*What you should do*: Reproduce the listing in full. Omit the pictures.

*Data shown*:
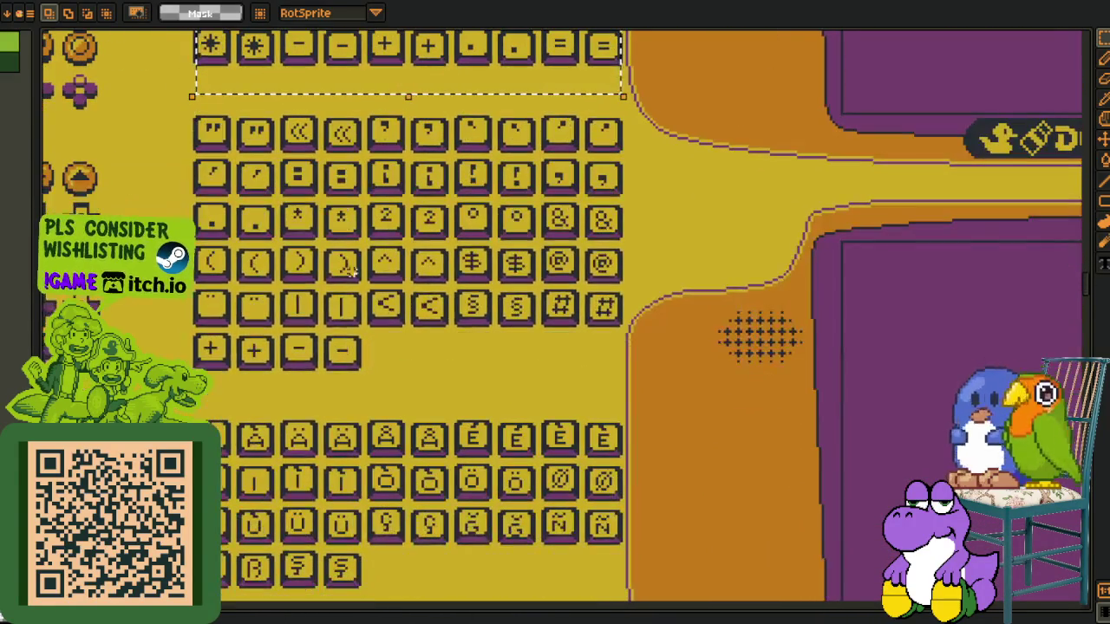
drag(189, 124, 623, 538)
drag(676, 577, 656, 371)
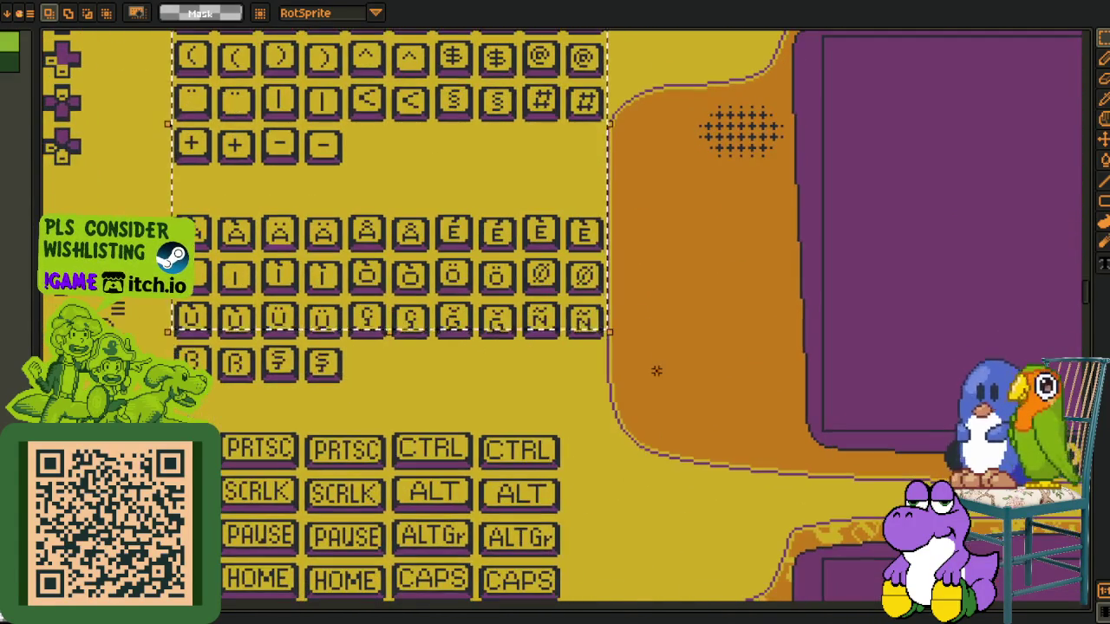
drag(208, 224, 598, 397)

*Result of this exercise*:
drag(189, 124, 623, 538)
drag(676, 577, 656, 371)
drag(208, 224, 598, 397)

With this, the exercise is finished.